A painting in progress

I have photographed the piece " Grape Harvest " (click to see finished piece) in various steps as I worked from sketches and photos taken during the fall grape harvest in Manarola, one of five villages in Italy's Cinque Terre. Because the terrain is so steep there, grapes are hand-picked and packed down the hill to the crushers, located in old buildings in the village.

The figure in this piece was carrying a large plastic bucket over his shoulder, supporting the weight with one arm cocked under and speed-walking down the streets to the crushers.

I suspect he was in a hurry to keep the production moving and the grapes at peak sugar levels (fresh) for wine making. This will give you an idea of how I work, first doing a complete value drawing(lights and darks), usually with vine charcoal, before adding any color to the piece.

Click on the images to see a larger view.
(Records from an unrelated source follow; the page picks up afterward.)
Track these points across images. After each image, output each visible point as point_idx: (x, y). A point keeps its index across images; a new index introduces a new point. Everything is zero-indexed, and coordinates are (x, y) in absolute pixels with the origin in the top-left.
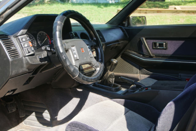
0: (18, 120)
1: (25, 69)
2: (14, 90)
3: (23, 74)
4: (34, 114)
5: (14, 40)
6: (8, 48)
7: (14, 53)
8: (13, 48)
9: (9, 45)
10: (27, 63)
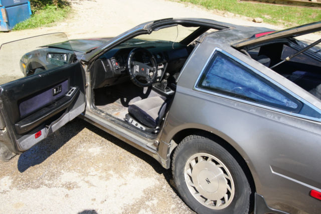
0: (112, 101)
1: (113, 76)
2: (108, 85)
3: (112, 78)
4: (120, 99)
5: (109, 61)
6: (106, 65)
7: (108, 68)
8: (108, 65)
9: (106, 63)
10: (115, 74)
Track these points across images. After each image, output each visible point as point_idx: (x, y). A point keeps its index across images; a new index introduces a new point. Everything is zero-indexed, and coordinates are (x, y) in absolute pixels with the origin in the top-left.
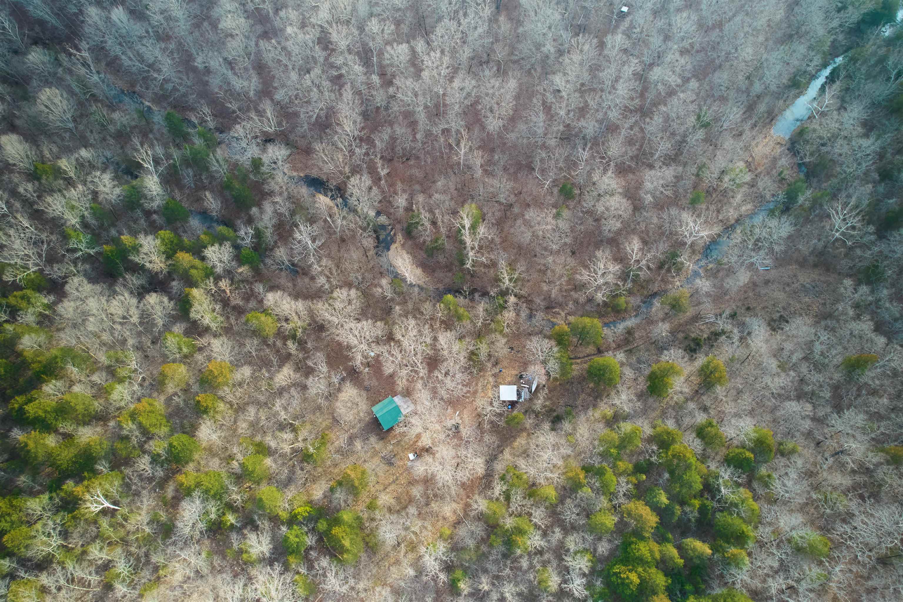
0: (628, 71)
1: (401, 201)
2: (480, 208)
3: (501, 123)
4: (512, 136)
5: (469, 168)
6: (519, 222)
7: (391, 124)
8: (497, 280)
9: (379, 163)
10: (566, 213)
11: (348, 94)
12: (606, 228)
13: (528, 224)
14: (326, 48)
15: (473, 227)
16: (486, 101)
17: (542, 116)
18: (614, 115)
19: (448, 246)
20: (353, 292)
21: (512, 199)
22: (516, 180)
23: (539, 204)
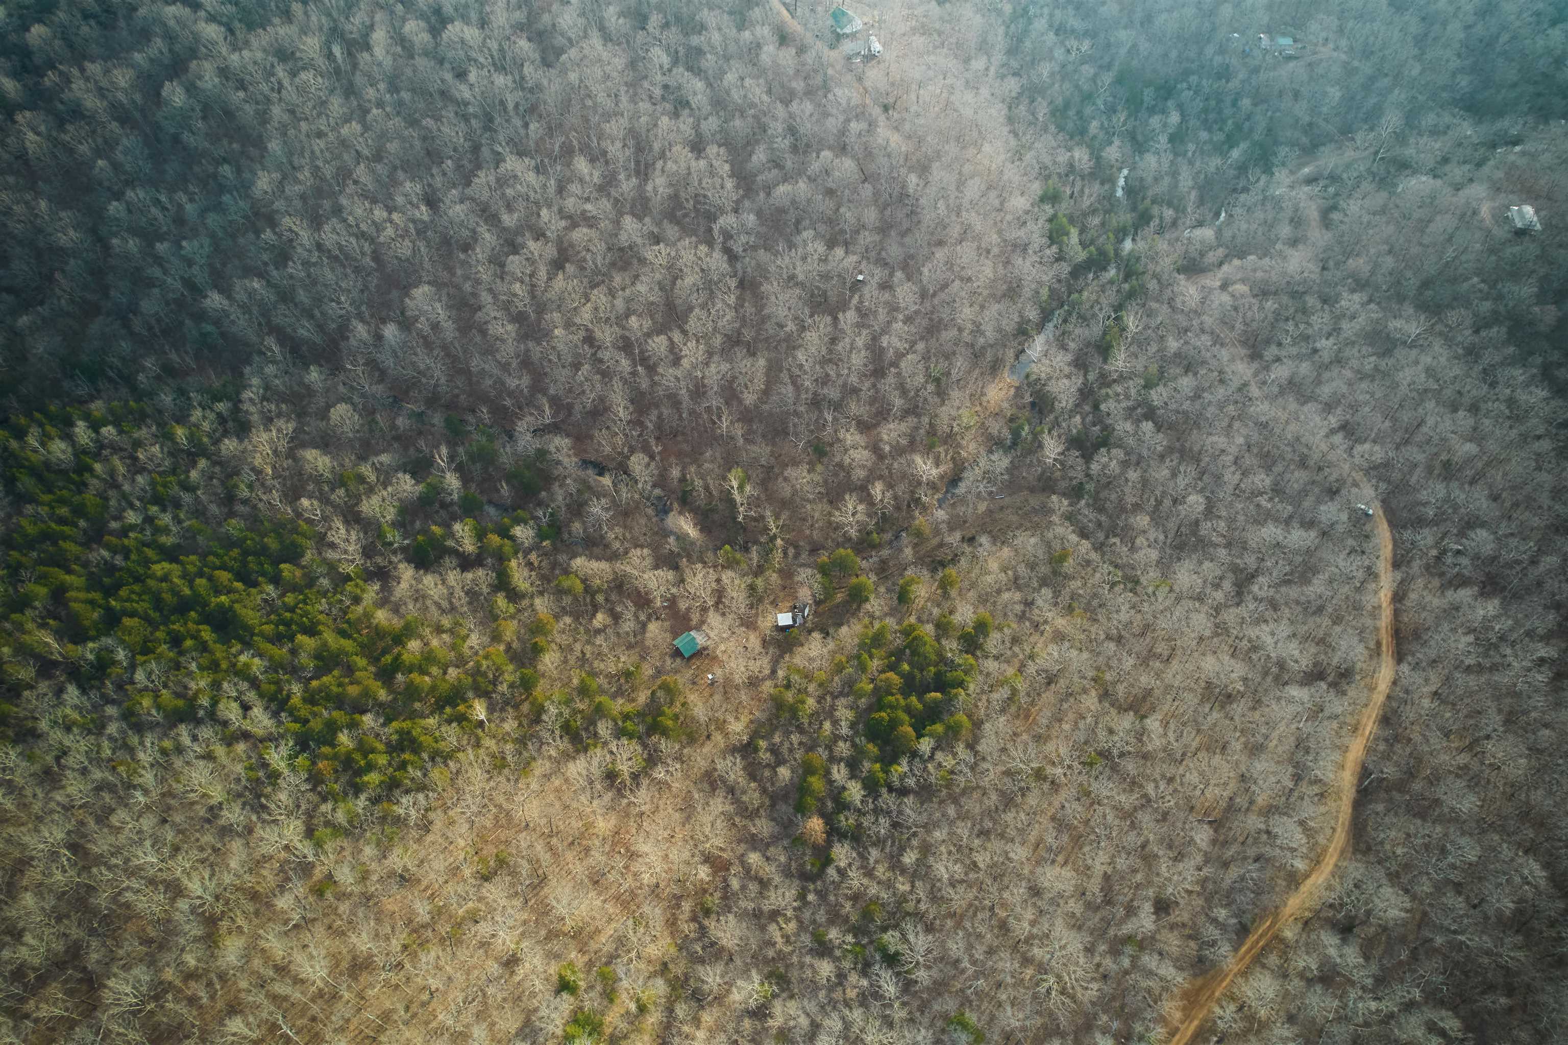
0: (860, 342)
1: (675, 473)
2: (745, 472)
3: (755, 397)
4: (766, 407)
5: (732, 438)
6: (780, 480)
7: (657, 406)
8: (766, 529)
9: (652, 442)
10: (819, 468)
11: (617, 385)
12: (854, 477)
13: (786, 479)
14: (591, 346)
15: (741, 488)
16: (741, 380)
17: (790, 388)
18: (854, 379)
19: (721, 507)
20: (646, 551)
21: (772, 460)
22: (774, 444)
23: (795, 463)
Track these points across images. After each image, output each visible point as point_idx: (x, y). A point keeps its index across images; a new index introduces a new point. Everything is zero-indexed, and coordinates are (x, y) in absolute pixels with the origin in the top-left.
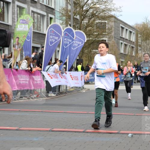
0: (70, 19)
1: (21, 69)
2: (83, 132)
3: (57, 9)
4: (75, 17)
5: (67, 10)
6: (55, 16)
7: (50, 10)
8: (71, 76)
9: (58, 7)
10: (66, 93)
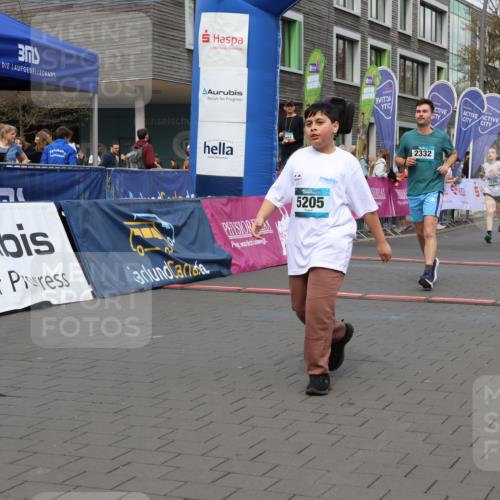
0: (478, 69)
1: (373, 176)
2: (493, 305)
3: (454, 49)
4: (490, 64)
5: (473, 52)
6: (448, 63)
7: (438, 51)
8: (476, 188)
9: (455, 46)
10: (466, 222)
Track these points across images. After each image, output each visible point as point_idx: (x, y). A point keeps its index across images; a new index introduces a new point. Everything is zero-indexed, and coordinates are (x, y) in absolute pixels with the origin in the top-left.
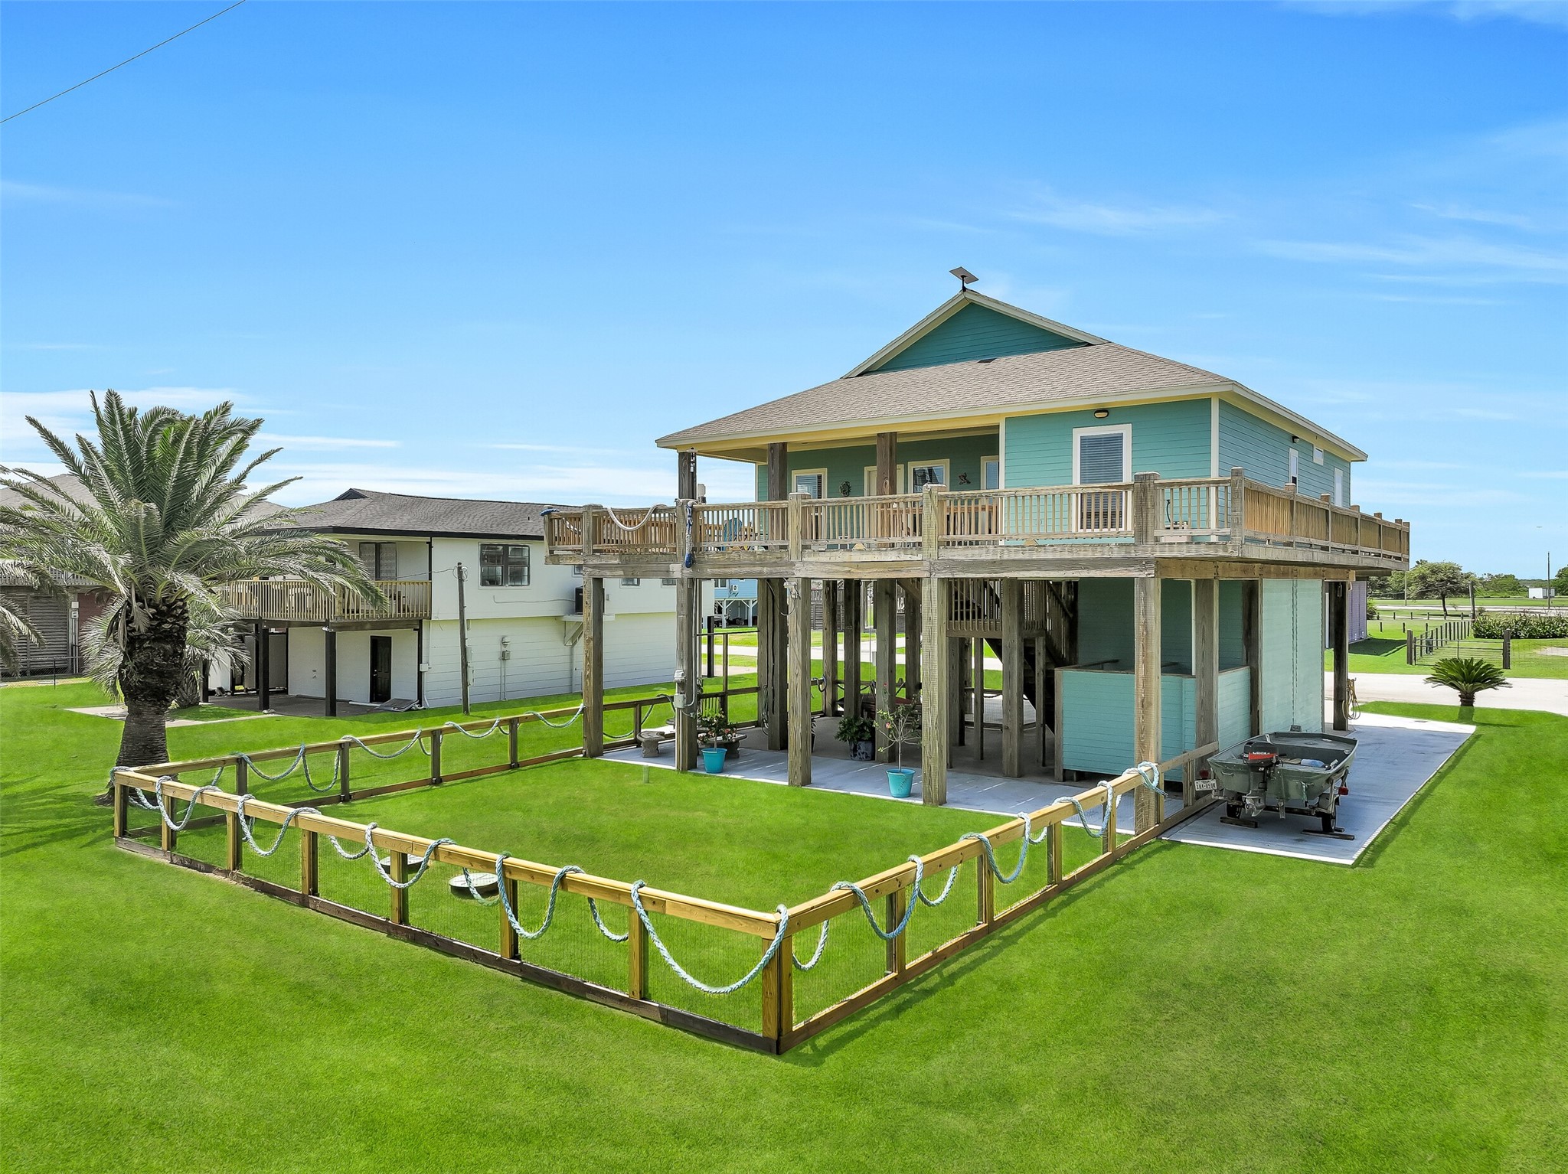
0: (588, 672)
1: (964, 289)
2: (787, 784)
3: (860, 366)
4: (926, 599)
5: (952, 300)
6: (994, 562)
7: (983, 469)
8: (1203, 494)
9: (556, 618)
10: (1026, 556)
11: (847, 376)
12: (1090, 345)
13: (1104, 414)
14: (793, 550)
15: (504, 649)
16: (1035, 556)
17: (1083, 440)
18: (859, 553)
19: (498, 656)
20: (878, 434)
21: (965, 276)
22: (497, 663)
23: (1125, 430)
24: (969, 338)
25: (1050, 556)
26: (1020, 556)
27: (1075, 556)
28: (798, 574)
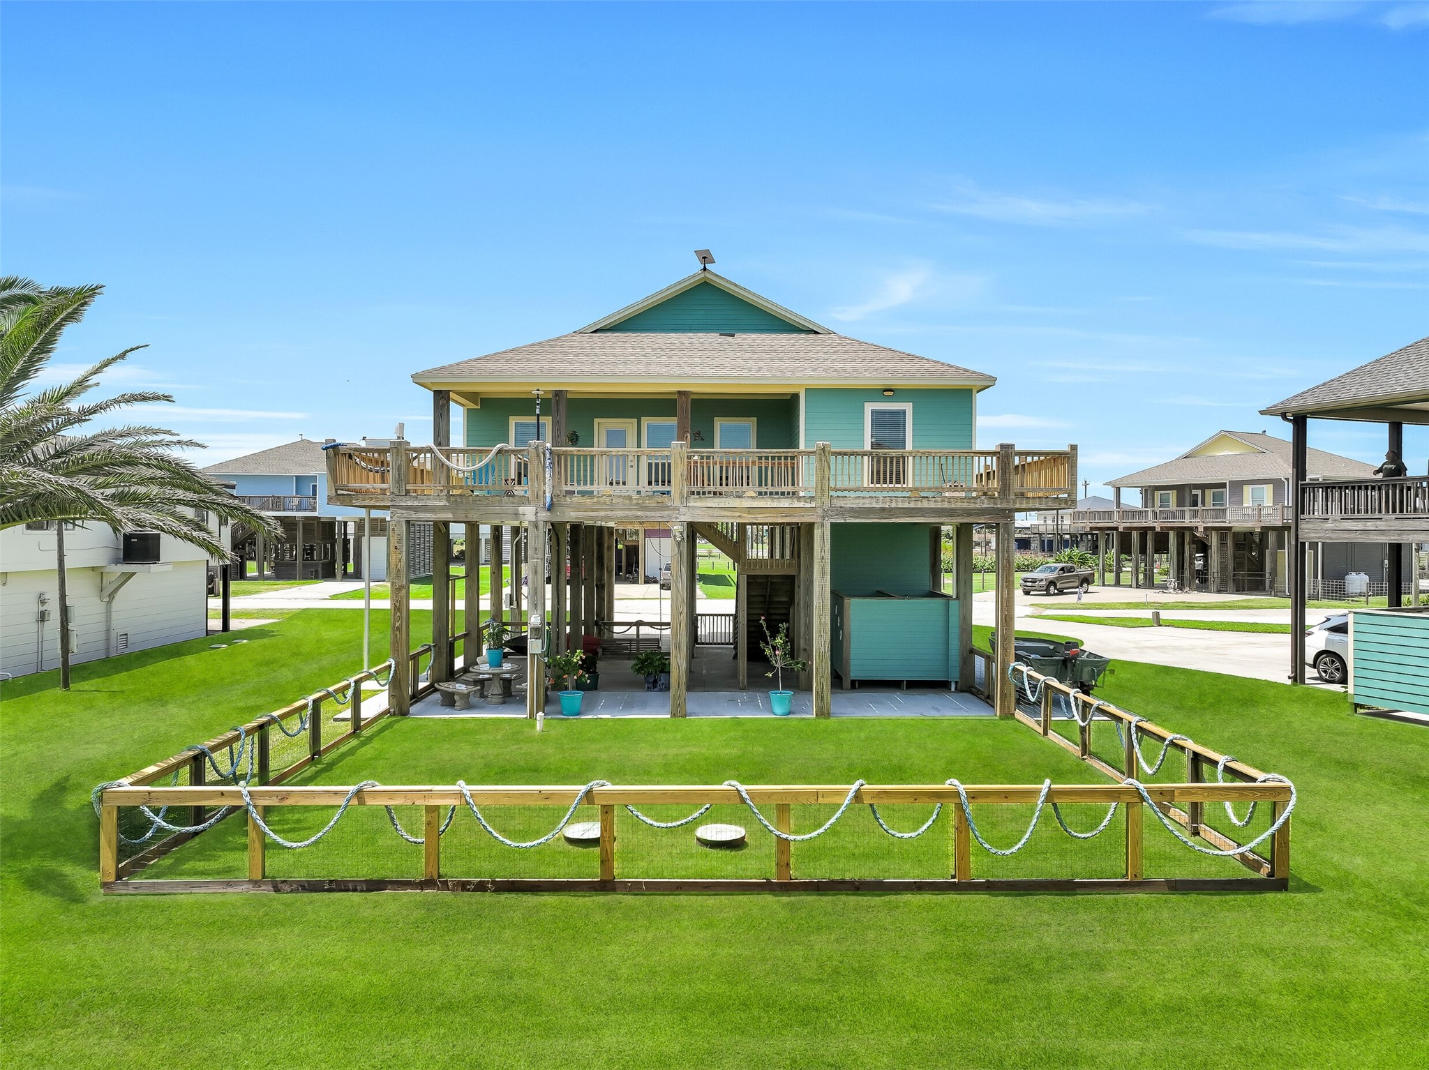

I try to think constantly about the light and how it affects colors and shadows by controlling the degrees of color intensity within each area.

Here, as I begin to add color to the drawing, is a critical juncture in the temperture and overall feeling of the scene, which was this beautiful fall day with sun washed reflections on the old buildings and this brawny Italian hussling through the streets with his grapes. Obviously, he made several trips per day from the vineyards above the village.

Cool colors have a tendency to set the stage for distance, as well as provide good contrast for the warmer tones, which were so important to this piece.

The strong foreground trees helped create a shadow pattern that added to the composition and helped to high-light the figure plus provide a temperture contrast for the warm-colored buildings and bright Mediterranean sky poking through from the background.

Catching the figure in mid-stride was also important to convey the sense of urgency to the harvest. I remember running after him to get enough photos to work from for this piece.

It's very easy to overwork a painting like this, as one thing leads to another during the process and colors can become muddied. I was fortunate to be able to stop at just the right time to prevent that from happening. I heard another artist jokingly say "The only way to finish a painting, is to shoot the artist." There's more truth to that than most of us would like to believe!